We're talking about two kind of file descriptor. First, pidfd which is a 
file descriptor referring to a task, so yes pretty similar to /proc/42 . 
Second, a Landlock domain file descriptor, referring to a Landlock 
domain which contains a set of processes, similar to cgroups.

A potential landlock_get_domain() syscall would take a pidfd as argument 
and return a Landlock domain file descriptor.
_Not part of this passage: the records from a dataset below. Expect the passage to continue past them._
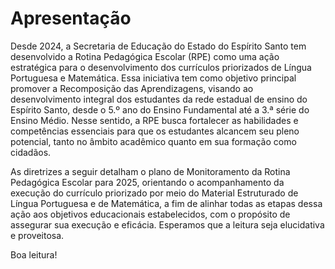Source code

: # Apresentação

Desde 2024, a Secretaria de Educação do Estado do Espírito Santo tem desenvolvido a Rotina Pedagógica Escolar (RPE) como uma ação estratégica para o desenvolvimento dos currículos  priorizados  de  Língua  Portuguesa  e  Matemática.  Essa  iniciativa  tem  como objetivo principal promover a Recomposição das Aprendizagens, visando ao desenvolvimento integral dos estudantes da rede estadual de ensino do Espírito Santo, desde o 5.º ano do Ensino Fundamental até a 3.ª série do Ensino Médio. Nesse sentido, a RPE busca fortalecer as habilidades e competências essenciais para que os estudantes alcancem seu pleno potencial, tanto no âmbito acadêmico quanto em sua formação como cidadãos.

As  diretrizes  a  seguir  detalham  o  plano  de  Monitoramento  da  Rotina  Pedagógica Escolar  para  2025,  orientando  o  acompanhamento da execução do currículo priorizado por meio do Material Estruturado de Língua Portuguesa e de Matemática, a fim de alinhar todas as etapas dessa ação aos objetivos educacionais estabelecidos, com o propósito de assegurar sua execução e eficácia. Esperamos que a leitura seja elucidativa e proveitosa.

Boa leitura!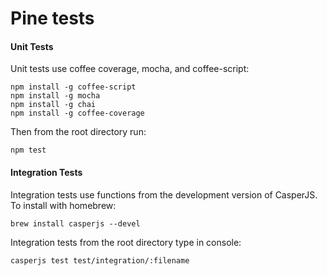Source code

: # Pine tests

#### Unit Tests
Unit tests use coffee coverage, mocha, and coffee-script:

    npm install -g coffee-script
    npm install -g mocha
    npm install -g chai
    npm install -g coffee-coverage
    
Then from the root directory run:

    npm test

#### Integration Tests
Integration tests use functions from the development version of CasperJS. To install with homebrew:

    brew install casperjs --devel

Integration tests from the root directory type in console:

    casperjs test test/integration/:filename

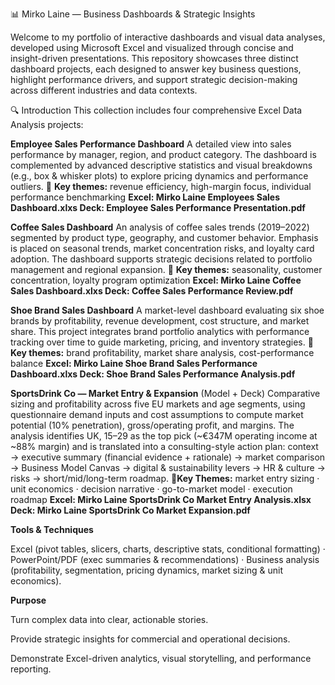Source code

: 📊 Mirko Laine — Business Dashboards & Strategic Insights

Welcome to my portfolio of interactive dashboards and visual data analyses, developed using Microsoft Excel and visualized through concise and insight-driven presentations. This repository showcases three distinct dashboard projects, each designed to answer key business questions, highlight performance drivers, and support strategic decision-making across different industries and data contexts.

🔍 Introduction This collection includes four comprehensive Excel Data Analysis projects:

**Employee Sales Performance Dashboard**
A detailed view into sales performance by manager, region, and product category. The dashboard is complemented by advanced descriptive statistics and visual breakdowns (e.g., box & whisker plots) to explore pricing dynamics and performance outliers.
🔑 **Key themes:** revenue efficiency, high-margin focus, individual performance benchmarking
**Excel: Mirko Laine Employees Sales Dashboard.xlxs
Deck: Employee Sales Performance Presentation.pdf**

**Coffee Sales Dashboard**
An analysis of coffee sales trends (2019–2022) segmented by product type, geography, and customer behavior. Emphasis is placed on seasonal trends, market concentration risks, and loyalty card adoption. The dashboard supports strategic decisions related to portfolio management and regional expansion.
🔑 **Key themes:** seasonality, customer concentration, loyalty program optimization
**Excel: Mirko Laine Coffee Sales Dashboard.xlxs
Deck: Coffee Sales Performance Review.pdf**

**Shoe Brand Sales Dashboard**
A market-level dashboard evaluating six shoe brands by profitability, revenue development, cost structure, and market share. This project integrates brand portfolio analytics with performance tracking over time to guide marketing, pricing, and inventory strategies.
🔑 **Key themes:** brand profitability, market share analysis, cost-performance balance
**Excel: Mirko Laine Shoe Brand Sales Performance Dashboard.xlxs
Deck: Shoe Brand Sales Performance Analysis.pdf**

**SportsDrink Co — Market Entry & Expansion** (Model + Deck)
Comparative sizing and profitability across five EU markets and age segments, using questionnaire demand inputs and cost assumptions to compute market potential (10% penetration), gross/operating profit, and margins. The analysis identifies UK, 15–29 as the top pick (~€347M operating income at ~88% margin) and is translated into a consulting-style action plan: context → executive summary (financial evidence + rationale) → market comparison → Business Model Canvas → digital & sustainability levers → HR & culture → risks → short/mid/long-term roadmap.
🔑**Key Themes:** market entry sizing · unit economics · decision narrative · go-to-market model · execution roadmap
**Excel: Mirko Laine SportsDrink Co Market Entry Analysis.xlsx
Deck: Mirko Laine SportsDrink Co Market Expansion.pdf**

**Tools & Techniques**

Excel (pivot tables, slicers, charts, descriptive stats, conditional formatting) · PowerPoint/PDF (exec summaries & recommendations) · Business analysis (profitability, segmentation, pricing dynamics, market sizing & unit economics).

**Purpose**

Turn complex data into clear, actionable stories.

Provide strategic insights for commercial and operational decisions.

Demonstrate Excel-driven analytics, visual storytelling, and performance reporting.
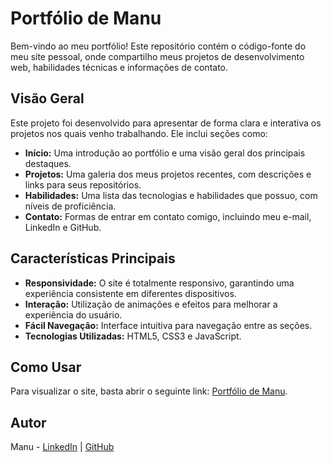 # Portfólio de Manu

Bem-vindo ao meu portfólio! Este repositório contém o código-fonte do meu site pessoal, onde compartilho meus projetos de desenvolvimento web, habilidades técnicas e informações de contato.

## Visão Geral

Este projeto foi desenvolvido para apresentar de forma clara e interativa os projetos nos quais venho trabalhando. Ele inclui seções como:

- **Início:** Uma introdução ao portfólio e uma visão geral dos principais destaques.
- **Projetos:** Uma galeria dos meus projetos recentes, com descrições e links para seus repositórios.
- **Habilidades:** Uma lista das tecnologias e habilidades que possuo, com níveis de proficiência.
- **Contato:** Formas de entrar em contato comigo, incluindo meu e-mail, LinkedIn e GitHub.

## Características Principais

- **Responsividade:** O site é totalmente responsivo, garantindo uma experiência consistente em diferentes dispositivos.
- **Interação:** Utilização de animações e efeitos para melhorar a experiência do usuário.
- **Fácil Navegação:** Interface intuitiva para navegação entre as seções.
- **Tecnologias Utilizadas:** HTML5, CSS3 e JavaScript.

## Como Usar

Para visualizar o site, basta abrir o seguinte link: [Portfólio de Manu](https://ma2903.github.io/Portifolio/).

## Autor

Manu - [LinkedIn](https://www.linkedin.com/in/manoela-p-44aa75259/)
 | [GitHub](https://github.com/Ma2903)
I think lsm_get_pid_attr() 
would be better to always return raw data (current attribute values), 
which is simpler and make sure a syscall only return the same types. 
This would be type safe and avoid issues where file descriptors would be 
leaked of misused.

>>>
>>>
>> If I understand correctly:
>> 1> A new lsm syscall - lsm_get_pid_attr():  Landlock will return the
>> process's landlock sandbox status: true/false.
> 
> There would have to be a new LSM_ATTR_ENFORCMENT to query.
> Each LSM could then report what, if any, value it choose to.
> I can't say whether SELinux would take advantage of this.
> I don't see that Smack would report this attribute.

I think such returned status for LSM_ATTR_ENFORCMENT query would make 
sense, but the syscall could also return -EPERM and other error codes.

> 
>>
>> Is this a right fit for SELinux to also return the process's enforcing
>> mode ? such as enforcing/permissive.

Paul could answer that, but I think it would be simpler to have two 
different queries, something like LSM_ATTR_ENFORCMENT and 
LSM_ATTR_PERMISSIVE queries.

>>
>> 2> Landlock will have its own specific syscall to deal with Landlock
>> specificities (e.g. ruleset or domain file descriptor).
> 
> I don't see how a syscall to load arbitrary LSM policy (e.g. landlock ruleset,
> Smack rules) would behave, so each LSM is on it's own regarding that.

I agree, Landlock-specific file descriptors should managed by 
Landlock-specific syscalls.

> I doubt
> that the VFS crowd would be especially keen on an LSM creating file descriptors,
> but stranger things have happened.

This is already the case with Landlock rulesets, so no issue with that. 
File descriptors are more and more used nowadays and it's a good thing.